Воистину блаженна наша вера.
Придет, но только вот не Ланцелот.
Давно пора ждать в гости Люцифера.
Придет, сметет уставший этот мир,
Свершит добро впервые, напоследок.
Тогда спадет ничтожный наш кумир,
И явится его великий предок,
И упадет кровавая звезда,
И сын волков родится у кого-то...
И вот тогда поймем мы, лишь тогда,
То, что напрасно ждали Ланцелота.
Тонко
Она была так хороша, так нежна, но вот те на: она была чужая чья-то жена, осуждена, больна, безумна, обречена, как вся страна, в которой долго назревала война, и вот она. А он был для нее слишком плох: дурак и лох, и как он там растил двоих своих крох, то знает Бог, а как он сам еще выживал, никто не знал. Он не был добр, его звериный оскал все выдавал. Сто лет назад еще супруга была, вон родила, намучалась, потом другого нашла и с ним ушла. А он остался в коммуналке один среди картин, обоев рваных, ярких витрин, где магазин, в котором его знал продавец, тот сам отец, уже полгода безутешный вдовец, врачи сказали, что не жилец, и он старается приблизить конец, за стопейсят бутылка и огурец, он молодец. Настало время возвращаться к любви. Ну познакомились неважно как, и..... Герой, короче, все, что надо, узнал, ее послал. Купил бутылку и пошел на войну, зачем-то нужно брать чужую страну, ее отправил к мужу, тот оставил одну за всю вину. Приняв вину, вино, купив молока в том магазине у того мужика, она уплыла далеко в облака, сказав пока. И растворился в придорожной пыли весь этот сон о погибшей любви. Но суть-то в том, что у священной земли есть корабли, права Диана, но, плыви-не плыви, ты все равно окажешься на мели, и нет пути из той священной земли, и нет альтернативной любви, да и не надо, потому и не рви.
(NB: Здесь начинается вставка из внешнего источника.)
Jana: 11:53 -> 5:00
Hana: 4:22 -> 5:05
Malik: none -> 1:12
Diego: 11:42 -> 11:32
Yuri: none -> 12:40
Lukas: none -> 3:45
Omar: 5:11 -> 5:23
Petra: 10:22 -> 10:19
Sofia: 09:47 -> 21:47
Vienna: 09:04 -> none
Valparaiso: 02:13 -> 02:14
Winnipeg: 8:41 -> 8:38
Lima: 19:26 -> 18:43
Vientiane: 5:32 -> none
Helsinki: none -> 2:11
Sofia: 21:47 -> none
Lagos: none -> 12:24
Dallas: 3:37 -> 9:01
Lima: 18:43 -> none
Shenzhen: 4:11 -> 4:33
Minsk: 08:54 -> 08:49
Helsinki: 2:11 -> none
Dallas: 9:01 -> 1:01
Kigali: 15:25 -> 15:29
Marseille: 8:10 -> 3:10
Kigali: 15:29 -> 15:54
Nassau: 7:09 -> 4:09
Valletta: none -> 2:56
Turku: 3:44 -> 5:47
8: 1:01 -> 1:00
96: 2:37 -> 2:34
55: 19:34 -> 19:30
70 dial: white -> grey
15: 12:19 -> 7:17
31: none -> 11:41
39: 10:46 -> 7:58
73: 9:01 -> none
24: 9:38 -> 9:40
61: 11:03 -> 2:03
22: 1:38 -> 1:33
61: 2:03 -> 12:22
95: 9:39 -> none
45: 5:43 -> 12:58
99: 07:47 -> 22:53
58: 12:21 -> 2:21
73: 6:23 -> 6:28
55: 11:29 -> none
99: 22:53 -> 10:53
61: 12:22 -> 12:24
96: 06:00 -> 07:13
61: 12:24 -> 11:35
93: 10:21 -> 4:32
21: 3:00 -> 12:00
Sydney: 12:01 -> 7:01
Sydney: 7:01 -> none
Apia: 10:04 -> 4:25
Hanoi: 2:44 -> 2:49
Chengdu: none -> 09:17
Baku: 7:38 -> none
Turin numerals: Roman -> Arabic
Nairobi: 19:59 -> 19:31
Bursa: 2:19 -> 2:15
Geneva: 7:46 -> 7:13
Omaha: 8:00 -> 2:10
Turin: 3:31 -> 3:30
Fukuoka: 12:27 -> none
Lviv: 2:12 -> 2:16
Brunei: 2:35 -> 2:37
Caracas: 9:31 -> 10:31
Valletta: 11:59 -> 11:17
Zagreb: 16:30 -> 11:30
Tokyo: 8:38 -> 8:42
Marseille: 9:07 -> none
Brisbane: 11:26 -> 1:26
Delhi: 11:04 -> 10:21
Тонко.
***
Сначала - звук, никак иначе,
Без звука нет ничего нового,
Но звук один немного значит,
И после звука было слово,
Потом слова сложились в строчки,
Добавлен перечень имен...
В конце всего - большая точка,
И этот мир был сочинен,
Потом прекрасно зарифмован,
Прошел через цензуру с боем,
И после был опубликован
На первой полосе Плейбоя,
Среди красоток безупречных
И в безупречных туалетах.
Плейбой потребен, статус вечен,
Перефразируя поэта.
Мы этот вечный стих читаем
На протяжении всей жизни,
И вдруг случайно замечаем,
Что в этой строчке нету рифмы.
Одна, всего одна оплошность,
Цензуры ль требованье это,
Бессмысленной, жестокой, пошлой,
Висящей вечно над Поэтом?..
Мы это не сейчас узнали,
И это стало нам судьбою:
Забыли, не зарифмовали
В соседних строчках нас с тобою,
И вот висим вдвоем в пространстве
И портим общую картину.
Нас удалят за хулиганство,
Таких хороших и невинных.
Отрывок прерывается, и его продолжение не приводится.